■ EXTRACT PROVIDED:
"""

Glimpses of Reality
THE Atlantic has discovered that ‘twenty minutes of reality’ is a conservative estimate. Since the first of May the editor’s desk has been ‘ saturate with brightness,’ and every mail brings in its sheaf of visions, some mystical, others in plain testimony of patent facts of life. ‘As though a star should open out, all sides,’ these intimate and eager revelations glow and shine and will not be rejected. It is a temptation to pack the magazine from cover to cover with ‘reality’; to pursue and prove the stuff which it is made of, whether subjective or objective, part of the mystery of personality or part of that other mystery that makes the world about us; but it has seemed kinder to the general reader to temper ‘the too-much glory.’
The explanations which multitudes of our correspondents offer are as various as the spiritual adventures others recount. One maintains that the cause of the experience is cosmic consciousness; another that it is common sense. Some say that Christian Science is once again made manifest; others that ‘projection’ and ‘detachment’ have been at work. One or two make delicate references to the ‘ milder forms of insanity,’ while numbers write that here is accomplished the mystic union of the finite with the eternal consciousness.
Of the multitude of deeply personal experiences which the article has called forth, three have been chosen, for the sake of the spiritual kinship revealed through their temperamental variety. It is a question whether or not St. Theresa and Brother Lawrence and their fellowship would concede that the writers had experienced reality according to the accepted definition. But the At-lantic does not presume to settle questions so subtle and so expressive of divers ways of thought. It is content to record these three adventures and the witness they bear to healthy spiritual hunger.
I. THE UNREMEMBERED VISION
The article, ‘Twenty Minutes of Reality,’ will, I feel sure, have interested many readers of the Atlantic, some of whom, no doubt, can recall similar happenings in their own lives. The following short account of a somewhat analogous spiritual experience that I recently went through may be of significance to those whose interest in the subject has already been awakened.

"""

■ WHAT YOU ARE ASKED TO DO: Carry the Atlantic passage on readers' glimpses of reality forward from its last sentence.

■ DATA LISTING:
"""

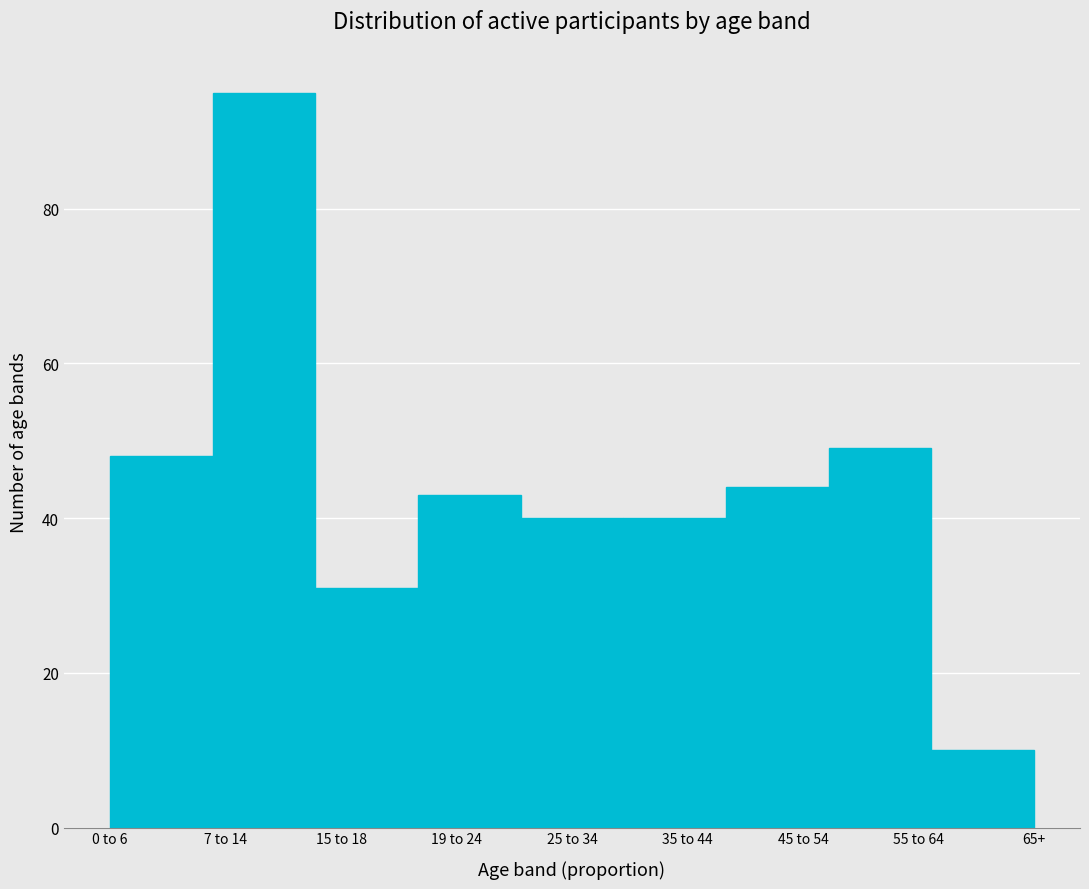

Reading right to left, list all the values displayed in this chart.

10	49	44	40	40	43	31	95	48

"""
"""

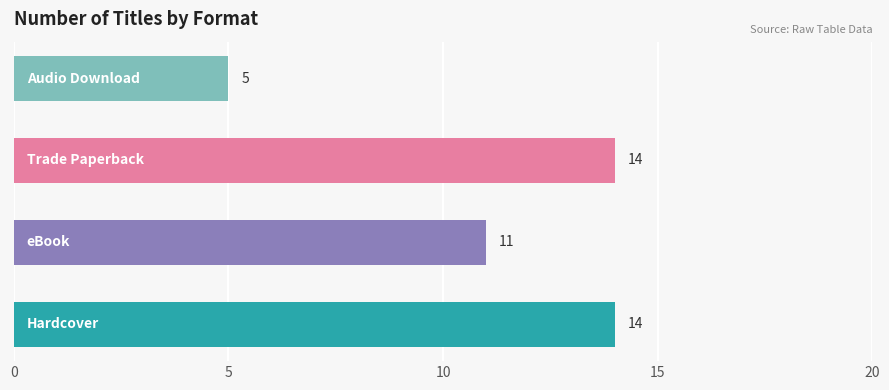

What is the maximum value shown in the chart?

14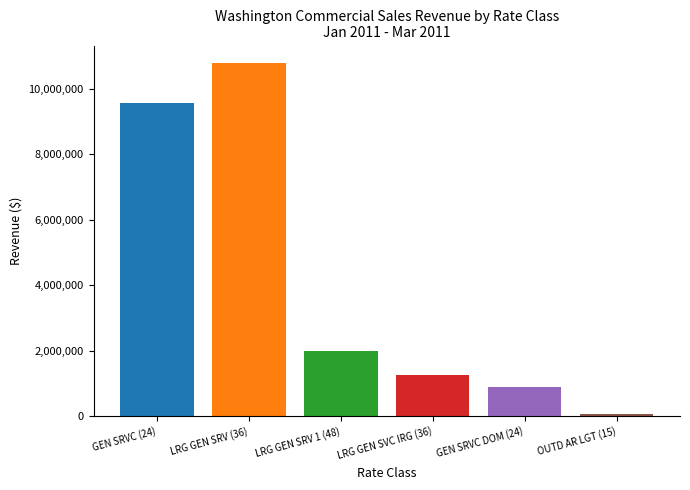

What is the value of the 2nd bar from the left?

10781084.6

"""

■ RESULT BELOW:
Unlike the writer in the May Atlantic, my fears as a child were awakened, not by the thought of life everlasting, but by the thought of everlasting death. I feared personal extinction; feared it at times so acutely that I seemed to realize what it would be to suffer complete disintegration, to feel the very pangs of the snuffing out of the personal entity. I sometimes visioned to myself an immense funnel, fashioned of some unyielding substance of stone or steel, with, at its bottom, a tiny pin-head of a hole for outlet. Down the steep sides of its converging walls there rolled masses of stone and rock, which at the bottom slowly and inexorably by some unseen power were ground to dust and forced through the minute opening. Sudden terror seized upon me as I thought: ‘This shall be my fate’; and, though I felt that such obliteration somehow was impossible for my soul, whatever happened to my body, my panic was real. I seemed to dread the emergence of some undreamed-of force or will that in a flash would make the impossible a thing accomplished.
The acuteness of this fear was not of long duration. Thoughts on this subject were of infrequent occurrence and I soon outgrew such fears entirely, pushed them aside, ignored them, as was only proper for a healthy and much occupied youth. By the time I came to mature faith and belief in the goodness of the universe and the existence of God, I seemed never to have entertained them.
The vision of which I would speak is not properly a vision, rather the effect of what I think must have been one; realization I prefer to call it. This realization was connected with an event that happened but a year ago. It was not so much a part of the event as an aftermath, occurring two days later.
About a year ago I underwent a slight operation that caused me to stay in bed for only a few hours. I suffered very little discomfort in going under the anæsthetic; in fact, few of the physical sensations that I had been told to expect. What occurred to me seemed almost entirely to be within the realm of mind or spirit. After a moment of calm waiting and deep breathing, my mind suddenly reverted to my childhood days and I asked myself, ‘What if those childish fears were not unfounded?’ Then a quick conviction came over me that I was trapped, pinned down helplessly, by an inexorable power; that I had deluded myself through all the years in which I had so carelessly cast aside fear. Reality in all its hideousness seemed hanging over me. A great sound reached my ears, or rather a mighty vibration smote them with fast-repeated waves, as if the whole adamantine universe were beating in upon my soul some hard, ironic message. There was no powder to struggle left in me. I thought, ‘Hark, God laughs at you!’ Then unconsciousness came upon me.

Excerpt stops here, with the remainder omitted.